Over the last several years, AMEX has cracked down on the workarounds. You used to be able to fund a United gift registry with your card, which could then be used for any United expense, including airfare, but that got shut down. You could also buy Delta Airlines gift cards but without warning, only purchases from desktop purchases still worked, not ones made with mobile devices.


Most recently, one of the most popular workarounds, buying American Airlines gift cards from the website, has apparently stopped working. This change is due to American now coding gift card purchases as a gift certificate when sending the information to AMEX. Since the credits are automatically generated, AMEX’s computers are now simply ignoring these charges for the credits.

Now, I’m not saying there’s no value to the air travel credit. You can use it to pay for baggage fees, if you don’t already get a free bag through other means. You can also use it to upgrade your seat, since airlines would rather sell discounted upgrades instead of giving them away to frequent flyers. The same goes for paying for lounge passes, if the airline still lets you buy one.

You need to ask yourself if you’re sure you’re going to need to spend this money or would have you not spent it if you didn’t have a credit burning a hole in your wallet? If you’re only spending it “just because,” remember this is money you already paid out of your pocket for the annual fee. Spending it frivolously just because you have it doesn’t make any sense. AMEX is tricking you into to thinking like this because if you haven’t used the money by the end of the year, it disappears. Talk about setting money on fire.
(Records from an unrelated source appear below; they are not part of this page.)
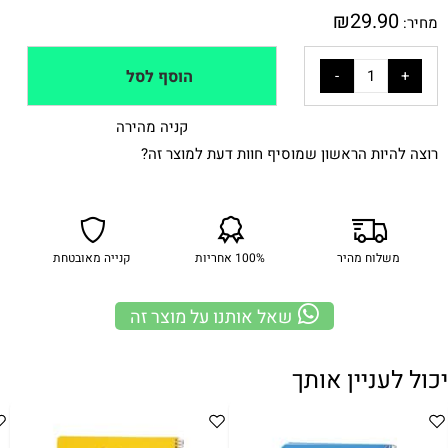
₪
29.90
מחיר:
הוסף לסל
קניה מהירה
רוצה להיות הראשון שמוסיף חוות דעת למוצר זה?
משלוח מהיר
100% אחריות
קנייה מאובטחת
שאל אותנו על מוצר זה
יכול לעניין אותך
Now that the number of airlines you’re able to creatively use your AMEX credits with is shrinking, the airline you choose at time beginning of the year is even more important. That also is what makes the closure of the American workaround hurt the most. Most people didn’t discover the change until after the window had closed to make your selection for the year. Pretty sneaky there, AMEX. 


I’m not saying the AMEX Platinum or Gold cards aren’t worthwhile having for some people. If you value lounge access, the annual fee of the Platinum card might be worth it without getting any credits at all. And the Gold card is a good choice for for earning Membership Rewards points for ongoing spending at restaurants and supermarkets. Just stop thinking that these credits are like cash, cuz they’re not. If you had cash, AMEX couldn’t suddenly change the rules about what you can and can’t spend it on.